::: TEXT UNDER STUDY
A list of Partners may be inspected on our website

 

 

 

 

Universe Pharmaceuticals INC

17 November 2020

 

2Assumptions

 

In giving this opinion we have relied upon the assumptions set forth in Schedule 2 without having carried out any independent investigation or verification in respect of those assumptions.

 

3Opinions

 

On the basis of the examinations and assumptions referred to above and subject to the qualifications set forth in Schedule 3 and the limitations set forth below, we are of the opinion that:

 

Corporate status

 

(a)The Company has been duly incorporated as an exempted company and is validly existing and in good standing with the Registrar of Companies of the Cayman Islands (the Registrar).

 

Issue of Shares

 

(b)The issue and allotment of the Shares has been authorised by all requisite corporate action of the Company and when allotted, issued and paid for as contemplated in the Registration Statement, the Shares will be validly issued and allotted, fully paid and non-assessable. As a matter of Cayman Islands law, the Shares are only issued when they have been entered into the register of members of the Company.
::::::
LIST OF TASKS:
1. Recast the paragraph of the legal opinion that begins "The issue and allotment of the Shares" as a short list that keeps its main facts.
2. According to the legal opinion, with which body is the Company in good standing?
3. Resume the legal opinion on the Company's shares from the point where it ends.
The data that follows comes from a different source than the legal opinion.
::: EXCERPTED DATA
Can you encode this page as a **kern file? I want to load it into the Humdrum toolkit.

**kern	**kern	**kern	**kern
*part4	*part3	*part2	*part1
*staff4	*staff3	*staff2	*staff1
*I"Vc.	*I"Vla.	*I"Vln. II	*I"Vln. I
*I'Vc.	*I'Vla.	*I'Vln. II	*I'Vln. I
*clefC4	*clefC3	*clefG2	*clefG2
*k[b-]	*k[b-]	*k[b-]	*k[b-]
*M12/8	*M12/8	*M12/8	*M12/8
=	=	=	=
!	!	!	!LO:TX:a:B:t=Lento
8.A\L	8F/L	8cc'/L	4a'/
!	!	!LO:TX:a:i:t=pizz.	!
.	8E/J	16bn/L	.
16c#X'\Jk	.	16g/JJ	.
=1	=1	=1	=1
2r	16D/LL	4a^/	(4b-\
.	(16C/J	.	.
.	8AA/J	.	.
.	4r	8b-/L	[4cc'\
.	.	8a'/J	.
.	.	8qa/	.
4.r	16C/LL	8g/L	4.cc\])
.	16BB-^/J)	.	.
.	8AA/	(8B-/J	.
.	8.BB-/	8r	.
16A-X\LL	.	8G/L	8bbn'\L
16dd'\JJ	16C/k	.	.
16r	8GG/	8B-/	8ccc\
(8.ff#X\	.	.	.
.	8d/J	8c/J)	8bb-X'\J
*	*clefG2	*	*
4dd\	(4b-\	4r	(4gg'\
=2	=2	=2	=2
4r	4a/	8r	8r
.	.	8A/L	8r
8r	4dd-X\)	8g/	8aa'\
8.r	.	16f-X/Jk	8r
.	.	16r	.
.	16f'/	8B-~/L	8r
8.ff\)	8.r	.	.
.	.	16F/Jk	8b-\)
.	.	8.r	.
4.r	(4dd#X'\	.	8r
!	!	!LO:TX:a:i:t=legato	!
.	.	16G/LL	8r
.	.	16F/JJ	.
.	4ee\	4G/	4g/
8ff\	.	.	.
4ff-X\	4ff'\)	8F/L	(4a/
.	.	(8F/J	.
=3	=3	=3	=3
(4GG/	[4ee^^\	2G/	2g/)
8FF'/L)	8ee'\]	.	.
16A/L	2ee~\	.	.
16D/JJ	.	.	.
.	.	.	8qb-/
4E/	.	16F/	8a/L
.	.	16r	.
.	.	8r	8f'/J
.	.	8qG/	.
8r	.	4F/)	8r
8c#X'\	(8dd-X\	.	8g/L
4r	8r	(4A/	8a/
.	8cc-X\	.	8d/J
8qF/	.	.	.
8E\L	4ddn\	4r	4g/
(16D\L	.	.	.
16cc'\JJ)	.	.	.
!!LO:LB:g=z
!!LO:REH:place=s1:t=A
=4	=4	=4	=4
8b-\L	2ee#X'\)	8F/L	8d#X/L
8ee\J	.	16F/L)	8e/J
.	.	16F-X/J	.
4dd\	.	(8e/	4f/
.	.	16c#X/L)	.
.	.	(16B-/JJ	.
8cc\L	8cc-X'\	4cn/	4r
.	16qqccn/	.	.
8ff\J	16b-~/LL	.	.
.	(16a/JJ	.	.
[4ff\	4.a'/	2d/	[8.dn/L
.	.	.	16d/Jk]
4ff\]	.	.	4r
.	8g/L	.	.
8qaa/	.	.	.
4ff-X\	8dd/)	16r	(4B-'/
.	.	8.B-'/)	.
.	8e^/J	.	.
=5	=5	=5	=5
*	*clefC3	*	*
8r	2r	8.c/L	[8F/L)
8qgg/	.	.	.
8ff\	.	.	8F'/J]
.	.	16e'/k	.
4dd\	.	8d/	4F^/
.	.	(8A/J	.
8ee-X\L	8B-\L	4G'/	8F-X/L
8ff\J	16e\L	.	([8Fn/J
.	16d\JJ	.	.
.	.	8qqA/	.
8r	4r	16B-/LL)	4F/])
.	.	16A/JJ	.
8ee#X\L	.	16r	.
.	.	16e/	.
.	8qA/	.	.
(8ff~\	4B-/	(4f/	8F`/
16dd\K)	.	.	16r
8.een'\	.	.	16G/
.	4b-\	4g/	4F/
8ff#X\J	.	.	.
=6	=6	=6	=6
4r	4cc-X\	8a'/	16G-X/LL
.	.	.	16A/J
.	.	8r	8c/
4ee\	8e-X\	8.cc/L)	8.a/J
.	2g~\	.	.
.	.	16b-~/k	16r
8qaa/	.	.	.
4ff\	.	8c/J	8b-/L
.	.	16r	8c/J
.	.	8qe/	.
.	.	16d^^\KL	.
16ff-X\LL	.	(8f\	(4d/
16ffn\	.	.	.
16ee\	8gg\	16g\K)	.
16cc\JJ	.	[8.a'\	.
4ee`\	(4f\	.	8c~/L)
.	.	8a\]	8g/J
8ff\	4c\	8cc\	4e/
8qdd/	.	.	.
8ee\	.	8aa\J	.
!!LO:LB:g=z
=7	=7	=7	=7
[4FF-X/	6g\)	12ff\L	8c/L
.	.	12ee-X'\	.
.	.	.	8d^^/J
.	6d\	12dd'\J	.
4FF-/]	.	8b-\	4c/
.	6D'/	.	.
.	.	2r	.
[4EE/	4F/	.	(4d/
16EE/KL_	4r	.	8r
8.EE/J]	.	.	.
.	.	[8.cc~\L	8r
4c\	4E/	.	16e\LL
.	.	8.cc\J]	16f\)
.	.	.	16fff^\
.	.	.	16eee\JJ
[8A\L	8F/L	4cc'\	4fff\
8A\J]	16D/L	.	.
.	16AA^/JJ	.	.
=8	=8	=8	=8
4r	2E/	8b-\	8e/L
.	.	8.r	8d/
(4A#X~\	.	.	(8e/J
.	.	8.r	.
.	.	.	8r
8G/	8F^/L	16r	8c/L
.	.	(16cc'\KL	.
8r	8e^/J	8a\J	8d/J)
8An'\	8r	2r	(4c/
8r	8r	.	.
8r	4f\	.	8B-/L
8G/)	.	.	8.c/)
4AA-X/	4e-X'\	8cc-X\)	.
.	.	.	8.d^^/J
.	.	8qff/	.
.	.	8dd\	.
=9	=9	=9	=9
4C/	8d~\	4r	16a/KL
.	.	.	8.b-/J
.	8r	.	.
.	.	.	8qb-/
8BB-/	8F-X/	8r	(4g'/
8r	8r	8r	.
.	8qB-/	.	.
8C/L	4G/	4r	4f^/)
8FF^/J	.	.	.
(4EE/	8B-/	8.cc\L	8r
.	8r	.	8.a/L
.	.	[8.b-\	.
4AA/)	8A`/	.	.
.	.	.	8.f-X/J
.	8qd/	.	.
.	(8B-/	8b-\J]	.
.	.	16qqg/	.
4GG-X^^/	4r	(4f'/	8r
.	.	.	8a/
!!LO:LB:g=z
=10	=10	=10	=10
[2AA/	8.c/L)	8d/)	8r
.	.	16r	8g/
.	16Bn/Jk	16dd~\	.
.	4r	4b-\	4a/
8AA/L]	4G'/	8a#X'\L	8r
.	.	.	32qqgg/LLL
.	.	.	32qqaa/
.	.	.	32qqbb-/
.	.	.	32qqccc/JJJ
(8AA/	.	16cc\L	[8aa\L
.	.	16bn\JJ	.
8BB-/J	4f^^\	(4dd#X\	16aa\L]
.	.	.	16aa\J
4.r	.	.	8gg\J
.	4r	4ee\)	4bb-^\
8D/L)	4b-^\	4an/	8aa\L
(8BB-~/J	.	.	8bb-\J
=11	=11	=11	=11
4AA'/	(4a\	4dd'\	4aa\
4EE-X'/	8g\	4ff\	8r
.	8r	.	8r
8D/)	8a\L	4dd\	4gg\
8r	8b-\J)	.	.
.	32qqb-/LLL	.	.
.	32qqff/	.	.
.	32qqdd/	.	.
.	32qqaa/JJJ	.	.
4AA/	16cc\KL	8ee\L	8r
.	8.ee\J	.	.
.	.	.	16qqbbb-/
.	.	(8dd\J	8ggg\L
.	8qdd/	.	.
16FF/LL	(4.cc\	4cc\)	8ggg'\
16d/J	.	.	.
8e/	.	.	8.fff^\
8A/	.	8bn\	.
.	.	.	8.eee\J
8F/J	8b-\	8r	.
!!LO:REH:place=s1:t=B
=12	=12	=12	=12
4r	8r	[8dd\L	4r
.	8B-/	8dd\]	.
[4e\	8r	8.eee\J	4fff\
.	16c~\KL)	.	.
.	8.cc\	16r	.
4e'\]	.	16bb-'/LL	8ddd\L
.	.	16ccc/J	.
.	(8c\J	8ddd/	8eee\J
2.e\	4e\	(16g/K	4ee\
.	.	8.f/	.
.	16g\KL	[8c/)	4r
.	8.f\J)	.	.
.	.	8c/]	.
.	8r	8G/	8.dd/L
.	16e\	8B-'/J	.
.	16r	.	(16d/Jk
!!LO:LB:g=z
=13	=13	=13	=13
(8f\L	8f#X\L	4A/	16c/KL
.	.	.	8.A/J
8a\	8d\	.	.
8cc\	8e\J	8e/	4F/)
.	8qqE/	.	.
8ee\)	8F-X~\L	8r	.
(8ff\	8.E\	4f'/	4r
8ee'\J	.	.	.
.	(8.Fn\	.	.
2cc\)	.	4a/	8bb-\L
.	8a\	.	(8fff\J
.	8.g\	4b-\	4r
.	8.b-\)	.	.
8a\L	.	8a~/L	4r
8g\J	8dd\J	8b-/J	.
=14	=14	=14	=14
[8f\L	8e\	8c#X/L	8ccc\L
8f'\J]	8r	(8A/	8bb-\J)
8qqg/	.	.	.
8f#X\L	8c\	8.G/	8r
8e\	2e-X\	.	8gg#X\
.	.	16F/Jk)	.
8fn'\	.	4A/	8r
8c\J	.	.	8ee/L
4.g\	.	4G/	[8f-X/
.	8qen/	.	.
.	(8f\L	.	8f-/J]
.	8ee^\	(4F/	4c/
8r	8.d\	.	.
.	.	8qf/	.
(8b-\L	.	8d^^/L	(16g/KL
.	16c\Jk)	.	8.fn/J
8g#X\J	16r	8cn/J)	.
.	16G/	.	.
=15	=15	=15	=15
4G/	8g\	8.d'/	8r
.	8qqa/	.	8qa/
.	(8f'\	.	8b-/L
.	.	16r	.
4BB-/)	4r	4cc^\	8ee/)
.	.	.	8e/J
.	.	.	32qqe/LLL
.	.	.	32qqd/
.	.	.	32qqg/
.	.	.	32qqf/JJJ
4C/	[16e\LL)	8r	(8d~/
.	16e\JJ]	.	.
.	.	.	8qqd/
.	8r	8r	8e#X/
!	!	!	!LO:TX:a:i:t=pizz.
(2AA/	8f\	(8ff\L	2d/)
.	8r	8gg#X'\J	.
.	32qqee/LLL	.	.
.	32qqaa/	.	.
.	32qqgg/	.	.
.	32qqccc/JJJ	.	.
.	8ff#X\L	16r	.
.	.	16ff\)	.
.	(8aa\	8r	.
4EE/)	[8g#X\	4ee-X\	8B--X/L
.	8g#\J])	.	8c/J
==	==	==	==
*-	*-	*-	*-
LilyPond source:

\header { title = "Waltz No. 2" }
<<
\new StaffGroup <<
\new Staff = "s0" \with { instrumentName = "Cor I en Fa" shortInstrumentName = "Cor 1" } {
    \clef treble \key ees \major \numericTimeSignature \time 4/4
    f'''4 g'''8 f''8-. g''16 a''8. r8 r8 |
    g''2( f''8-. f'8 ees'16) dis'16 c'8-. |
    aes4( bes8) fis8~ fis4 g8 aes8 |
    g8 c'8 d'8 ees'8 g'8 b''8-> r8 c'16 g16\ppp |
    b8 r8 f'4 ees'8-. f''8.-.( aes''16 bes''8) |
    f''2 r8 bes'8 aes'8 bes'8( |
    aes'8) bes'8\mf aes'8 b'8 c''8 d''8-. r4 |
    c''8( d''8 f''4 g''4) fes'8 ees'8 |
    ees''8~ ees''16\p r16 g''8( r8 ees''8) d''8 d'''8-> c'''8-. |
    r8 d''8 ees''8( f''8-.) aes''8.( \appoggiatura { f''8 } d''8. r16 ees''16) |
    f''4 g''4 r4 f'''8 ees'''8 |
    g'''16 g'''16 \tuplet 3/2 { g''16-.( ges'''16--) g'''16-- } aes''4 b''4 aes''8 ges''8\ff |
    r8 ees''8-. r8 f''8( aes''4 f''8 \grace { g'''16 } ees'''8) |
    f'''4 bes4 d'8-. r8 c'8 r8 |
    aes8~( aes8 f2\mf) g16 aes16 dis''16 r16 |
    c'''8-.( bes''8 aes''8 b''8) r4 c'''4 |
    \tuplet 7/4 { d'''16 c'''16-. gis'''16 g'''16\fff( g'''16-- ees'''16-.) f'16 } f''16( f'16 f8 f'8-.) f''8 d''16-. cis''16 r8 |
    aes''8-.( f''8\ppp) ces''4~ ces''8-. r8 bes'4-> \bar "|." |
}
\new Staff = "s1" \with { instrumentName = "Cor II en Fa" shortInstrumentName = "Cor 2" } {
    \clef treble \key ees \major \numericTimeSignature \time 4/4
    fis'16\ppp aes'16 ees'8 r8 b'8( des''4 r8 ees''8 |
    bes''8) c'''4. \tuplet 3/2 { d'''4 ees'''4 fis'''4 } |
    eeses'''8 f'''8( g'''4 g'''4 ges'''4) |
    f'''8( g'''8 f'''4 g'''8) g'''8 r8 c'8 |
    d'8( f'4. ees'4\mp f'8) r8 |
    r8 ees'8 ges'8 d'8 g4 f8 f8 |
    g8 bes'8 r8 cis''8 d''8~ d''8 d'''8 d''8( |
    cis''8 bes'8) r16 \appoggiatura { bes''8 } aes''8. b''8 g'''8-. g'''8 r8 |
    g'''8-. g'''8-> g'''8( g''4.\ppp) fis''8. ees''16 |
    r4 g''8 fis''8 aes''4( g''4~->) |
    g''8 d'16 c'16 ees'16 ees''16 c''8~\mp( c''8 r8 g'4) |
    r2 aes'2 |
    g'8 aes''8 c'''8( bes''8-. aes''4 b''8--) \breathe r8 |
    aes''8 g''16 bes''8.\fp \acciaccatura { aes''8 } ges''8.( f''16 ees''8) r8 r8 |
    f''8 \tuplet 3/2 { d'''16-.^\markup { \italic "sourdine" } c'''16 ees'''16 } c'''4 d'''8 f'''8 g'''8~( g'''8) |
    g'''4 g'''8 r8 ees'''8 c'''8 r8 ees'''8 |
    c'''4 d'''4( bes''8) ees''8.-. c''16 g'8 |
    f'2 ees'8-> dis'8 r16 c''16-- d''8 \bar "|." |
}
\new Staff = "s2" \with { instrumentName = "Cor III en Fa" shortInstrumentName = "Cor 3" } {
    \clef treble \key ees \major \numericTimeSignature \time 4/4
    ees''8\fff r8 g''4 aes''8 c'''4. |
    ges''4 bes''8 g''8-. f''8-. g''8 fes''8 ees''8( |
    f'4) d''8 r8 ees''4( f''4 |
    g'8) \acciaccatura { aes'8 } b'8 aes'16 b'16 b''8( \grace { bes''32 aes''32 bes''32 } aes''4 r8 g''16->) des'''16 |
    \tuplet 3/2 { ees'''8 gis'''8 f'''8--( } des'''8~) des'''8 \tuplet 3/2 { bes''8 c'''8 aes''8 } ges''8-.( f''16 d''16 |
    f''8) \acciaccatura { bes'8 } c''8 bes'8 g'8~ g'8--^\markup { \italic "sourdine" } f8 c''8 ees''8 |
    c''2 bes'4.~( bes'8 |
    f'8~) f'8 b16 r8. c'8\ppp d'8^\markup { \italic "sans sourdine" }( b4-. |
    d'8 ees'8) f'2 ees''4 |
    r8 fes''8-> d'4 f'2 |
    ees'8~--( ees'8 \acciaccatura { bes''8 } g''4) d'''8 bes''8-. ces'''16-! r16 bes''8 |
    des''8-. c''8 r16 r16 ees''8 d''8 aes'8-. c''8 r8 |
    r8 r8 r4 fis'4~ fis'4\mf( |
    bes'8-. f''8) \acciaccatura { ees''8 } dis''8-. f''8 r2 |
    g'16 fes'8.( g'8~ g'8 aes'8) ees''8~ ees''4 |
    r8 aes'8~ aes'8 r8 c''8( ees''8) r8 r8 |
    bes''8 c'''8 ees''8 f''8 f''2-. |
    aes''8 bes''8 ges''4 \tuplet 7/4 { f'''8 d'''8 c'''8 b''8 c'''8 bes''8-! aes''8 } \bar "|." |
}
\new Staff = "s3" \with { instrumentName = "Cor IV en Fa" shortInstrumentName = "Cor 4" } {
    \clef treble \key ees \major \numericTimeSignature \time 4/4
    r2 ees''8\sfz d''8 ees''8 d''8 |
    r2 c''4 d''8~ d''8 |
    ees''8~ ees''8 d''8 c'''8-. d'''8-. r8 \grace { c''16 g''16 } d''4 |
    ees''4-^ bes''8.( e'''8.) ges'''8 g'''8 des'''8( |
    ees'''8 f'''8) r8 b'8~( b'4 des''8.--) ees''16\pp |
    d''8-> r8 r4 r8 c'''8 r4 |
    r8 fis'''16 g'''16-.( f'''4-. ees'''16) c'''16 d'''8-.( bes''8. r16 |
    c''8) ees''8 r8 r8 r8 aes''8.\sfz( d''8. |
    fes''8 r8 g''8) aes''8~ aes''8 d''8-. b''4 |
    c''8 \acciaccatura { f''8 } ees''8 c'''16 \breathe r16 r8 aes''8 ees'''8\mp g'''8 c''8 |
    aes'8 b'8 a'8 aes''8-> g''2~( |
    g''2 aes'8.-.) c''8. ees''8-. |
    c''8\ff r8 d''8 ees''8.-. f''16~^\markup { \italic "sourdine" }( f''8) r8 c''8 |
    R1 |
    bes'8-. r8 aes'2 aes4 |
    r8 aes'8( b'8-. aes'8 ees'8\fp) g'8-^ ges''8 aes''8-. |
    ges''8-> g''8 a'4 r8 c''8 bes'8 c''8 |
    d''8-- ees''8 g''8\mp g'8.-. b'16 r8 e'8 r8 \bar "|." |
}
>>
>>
::::::
ANSWERS TO EACH TASK:
1.
- All required corporate action of the Company has authorized the issue and allotment of the Shares.
- Once allotted, issued and paid for as the Registration Statement contemplates, the Shares will be validly issued and allotted, fully paid and non-assessable.
- Under Cayman Islands law, the Shares are issued only when they are entered in the Company's register of members.

2. The Registrar of Companies of the Cayman Islands.

3.
Shares underlying the Underwriter Warrants

 

(c)The ordinary shares issuable upon exercise of the Underwriter Warrants will, when issued and paid for as contemplated in the Registration Statement, be validly issued as fully paid and non-assessable. As a matter of Cayman Islands law, such ordinary shares are only issued when they have been entered into the register of members of the Company.

 

Registration Statement – “Cayman Islands Taxation”

 

(d)Insofar as the statements set forth in the Registration Statement under the caption “Cayman Islands Taxation” purport to summarise certain tax laws of the Cayman Islands, such statements are accurate in all material respects and such statements constitute our opinion.

 

4Matters not covered

 

We offer no opinion as to any laws other than the laws of the Cayman Islands, and we have not, for the purposes of this opinion, made any investigation of the laws of any other jurisdiction, and we express no opinion as to the meaning, validity, or effect of references in the memorandum and articles of association of the Company to statutes, rules, regulations, codes or judicial authority of any jurisdiction other than the Cayman Islands.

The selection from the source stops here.